Neuerungen im 7. Forschungsrahmenprogramm der EU

Mit einer ersten zentralen Informationsveranstaltung über die künftigen Ziele, Inhalte und Kooperationsformen des 7. Forschungsrahmenprogramms der Europäischen Union (2007 bis 2013) haben heute das Wirtschaftsministerium, das Ministerium für Wissenschaft, Forschung und Kunst sowie das Steinbeis Europazentrum mehr als 300 Vertreter aus Hochschulen, Forschungseinrichtungen und Unternehmen des Landes informiert.

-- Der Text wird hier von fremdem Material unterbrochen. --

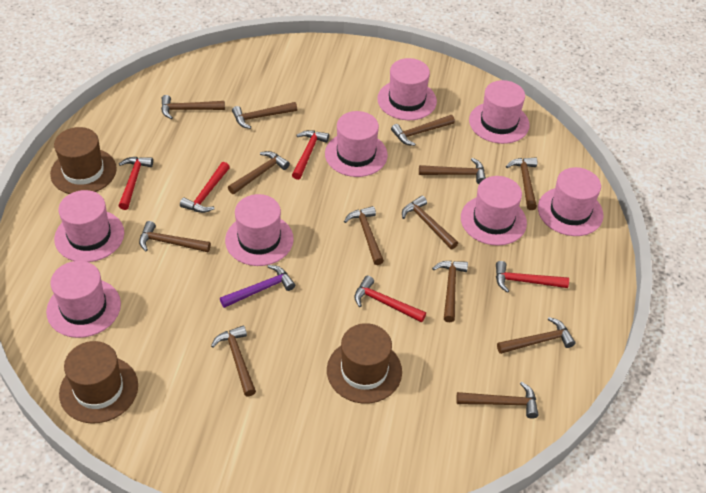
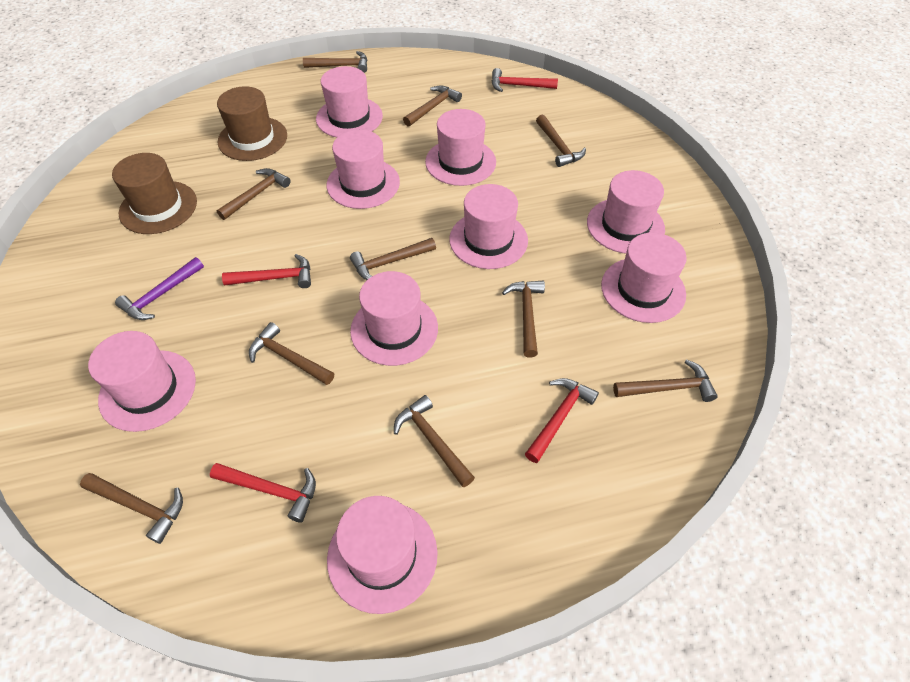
brown hammer: [139,221,211,252] [161,95,225,119] [211,325,256,397] [228,151,290,194] [232,102,297,129] [344,206,384,265] [391,115,455,146] [402,196,458,249] [419,158,486,184] [432,261,468,322] [456,382,539,419] [497,317,576,354] [506,157,537,210] = 13 -> [80,473,183,544] [217,168,291,220] [249,322,334,385] [303,51,368,73] [350,238,436,280] [394,395,475,488] [403,85,462,127] [502,281,545,357] [536,115,586,167] [613,359,718,402] = 10
brown hat: [50,127,117,194] [59,341,138,424] [327,323,402,404] = 3 -> [112,153,197,234] [217,86,287,161] = 2
pink hat: [46,261,121,338] [54,190,124,262] [225,194,294,266] [325,111,388,177] [377,58,437,120] [461,176,527,246] [469,80,530,144] [538,167,604,236] = 8 -> [88,331,196,432] [316,66,383,137] [327,130,400,209] [327,496,438,614] [350,271,438,366] [425,109,496,186] [449,184,528,269] [587,170,665,254] [601,233,687,323] = 9
red hammer: [119,157,153,210] [180,162,230,213] [292,130,329,180] [354,276,426,323] [496,261,569,293] = 5 -> [210,463,316,523] [222,254,311,288] [492,68,558,92] [525,378,599,463] = 4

06.10.2005 Baden-Württemberg Pressemeldung Ministerium für Wissenschaft, Forschung und Kunst Baden-Württemberg

Am 6. April 2005 hat die EU-Kommission ihren Vorschlag für das 7. Forschungsrahmenprogramm (FRP7) veröffentlicht. Mit dem neuen Programmentwurf, der eine größere Freiheit bei der Auswahl der Mittel als bisher vorsieht, könne erreicht werden, dass die Beteiligung an EU-Forschungsprojekten für kleine und mittlere Unternehmen wieder interessanter werde, sagte der Ministerialdirektor im baden-württembergischen Wirtschaftsministerium, Dr. Friedrich Bullinger, in seiner Eröffnungsrede. Als Amtschef des Wirtschaftsministeriums eines Landes, in dem es eine Vielzahl von kleinen und mittleren Unternehmen gebe, zeigte Bullinger sich besorgt über den Rückgang bei deren Forschungsbeteiligung. Die kleinen und mittleren Unternehmen seien dringend darauf angewiesen, ihre Innovations- und Wettbewerbsfähigkeit ständig zu verbessern. Würden sie sich nicht an internationalen Forschungsprojekten beteiligen, entginge ihnen auch die Chance, dies durch internationale Kontakte und Kooperationen zu erreichen, so Bullinger.

Gemeinsames Ziel des Wirtschafts- und des Wissenschaftsministeriums sei es daher, frühzeitig den Zugang zum neuen Forschungsrahmenprogramm für die Antragsteller zu ebnen und zu verhindern, dass das als zu kompliziert empfundene Verfahren Interessierte davon abhält, sich an Projekten zu beteiligen. Als Ansprechpartner für die Einwerbung europäischer Fördergelder und die Durchführung europäischer Projekte stehe den Unternehmen, Forschungseinrichtungen und Hochschulen in Baden-Württemberg auf Anfrage das Steinbeis-Europa-Zentrum zur Seite.

Ministerialdirigent Dr. Heribert Knorr aus dem Ministerium für Wissenschaft, Forschung und Kunst bezeichnete die baden-württembergischen Hochschulen und Forschungseinrichtungen als "Motoren der Innovation", die eine treibende Kraft in der europäischen Forschung bilden. "Baden-Württemberg ist das Bundesland, dessen Universitäten im Jahr 2004 in Deutschland die höchsten Einnahmen aus den EU-Forschungsrahmenprogrammen erzielt haben. Wir sind deshalb sehr daran interessiert, dass das Budget des 7. Forschungsrahmenprogramms so verabschiedet wird, wie es die Kommission vorgeschlagen hat."

Direktor Dr. Richard Escritt (Großbritannien) von der Generaldirektion Forschung der EU-Kommission betonte in seinem Vortrag, dass der Umfang des Forschungsrahmenprogramms für den Bereich der Europäischen Gemeinschaften 72,2 Mrd. _ betragen soll und entgegen den bisherigen Gepflogenheiten auf sieben Jahre angelegt worden sei. Die dreijährige Verlängerung der Programmzeit bringe mehr Planungssicherheit für die Forscher. Um die wissenschaftlich-technologischen Kapazitäten der europäischen Hochschulen, Forschungseinrichtungen und Unternehmen zu stärken und das Forschungsniveau in Europa insgesamt zu erhöhen, plane die EU-Kommission, alle in der europäischen Forschung üblichen Formen der Zusammenarbeit auszuschöpfen und unter Beteiligung der Europäischen Investitionsbank auch neue Finanzierungsinstrumente bereitzustellen. Die Palette der Zusammenarbeit reiche von gemeinsamen Projekten und Netzen bis hin zur Koordinierung einzelstaatlicher Forschungsprogramme, zur Durchführung gemeinschaftlicher Technologie-Initiativen und zur Entwicklung gesamteuropäischer Infrastrukturen. Erstmalig solle die Grundlagenforschung in den Förderkanon aufgenommen werden; Zahl und Vielfalt der Stipendien zur Förderung der internationalen Mobilität sowie der Flexibilität zwischen Wissenschaft und Wirtschaft sollten wirkungsvoll gesteigert werden.